É um problema de que poucos falam mas que deveria ser priorizado ao nível das políticas públicas.

E isto porque a pluralidade e a qualidade dos conteúdos informativos, bem como o seu acesso e a sua partilha, estão já a ser (vezes demais) colocados em causa. Com prejuízos para Portugal e para os portugueses.

Não se pode esconder por mais tempo que temos problemas inimagináveis, comparativamente com as últimas décadas.

O audiovisual está com dificuldades, a ‘imprensa’ vive tempos complicados, a deontologia já viveu melhores dias, a independência e a sobrevivência económica também. Nunca tivemos tanto desemprego no setor. Nunca tivemos tanta precariedade e violação das mais elementares regras deontológicas.
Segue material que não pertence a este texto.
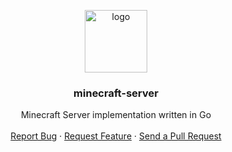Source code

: 
<p align="center">

  <a href="https://github.com/GoLangMc/minecraft-server">
    <img src="https://avatars3.githubusercontent.com/u/61735329" alt="logo" width="100" height="100">
  </a>

  <h3 align="center">minecraft-server</h3>

  <p align="center">
    Minecraft Server implementation written in Go
    <br />
    <br />
    <a href="https://github.com/GoLangMc/minecraft-server/issues">Report Bug</a>
    ·
    <a href="https://github.com/GoLangMc/minecraft-server/issues">Request Feature</a>
    ·
    <a href="https://github.com/GoLangMc/minecraft-server/pulls">Send a Pull Request</a>
  </p>
  
</p>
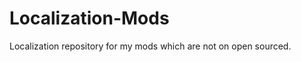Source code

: Localization-Mods
=================

Localization repository for my mods which are not on open sourced.
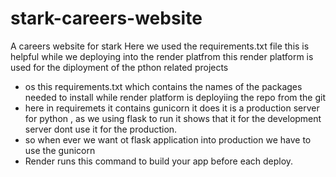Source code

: # stark-careers-website
A careers website for stark
Here we used the requirements.txt file 
this is helpful while we deploying into the render platfrom this render platform is used for the diployment of the pthon related projects
- os this requirements.txt which contains the names of the packages needed to install while render platform is deployiing the repo from the git
- here in requiremets it contains gunicorn it does it is a production server for python , as we using flask to run  it shows that it for the development server dont use it for the production.
- so when ever we want ot flask application into production we have to use the gunicorn 
- Render runs this command to build your app before each deploy.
Considero que o Estado – o Parlamento e sobretudo o Governo, enquanto órgão supremo da Administração Pública, ao abrigo da função executiva e administrativa – deverá tudo fazer, ouvindo o setor, para encontrar as soluções e as respostas que se impõem com vista a termos jornais, revistas, rádios, televisão e demais novos media a cumprirem com independência o seu papel de instrumentos da promoção do desenvolvimento económico, social e cultural dos portugueses. 

Não nos devemos resignar aos vaticínios precipitados de que o futuro dos media está exclusivamente na migração para a internet. E que estará quase exclusivamente no audiovisual. Na Europa e no mundo não faltam bons exemplos a atestar que tal não corresponde à verdade. Antes pelo contrário. Esta também é uma matéria de soberania. De preservação da língua e cultura portuguesas. De reforço da coesão social e da perenidade da identidade nacional. E também em nome das verdades que incomodam e não das mentiras que encantam.
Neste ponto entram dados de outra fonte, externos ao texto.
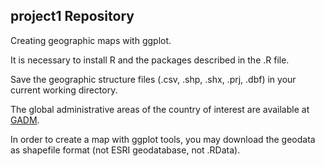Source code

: ## project1 Repository

Creating geographic maps with ggplot.

It is necessary to install R and the packages described in the .R file.

Save the geographic structure files (.csv, .shp, .shx, .prj, .dbf) in your current working directory.

The global administrative areas of the country of interest are available at [GADM](www.gadm.org).

In order to create a map with ggplot tools, you may download the geodata as shapefile format (not ESRI geodatabase, not .RData).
Portugal e os portugueses, sobretudo o país que funciona, que faz coisas boas, que pela positiva contribui para a nossa vida e para o nosso desenvolvimento, exigem-no. Saibamos estar à altura de mais este desafio. Que o Estado português atue na defesa da importância dos media portugueses – e, consequentemente, da nossa democracia cultural, social e política.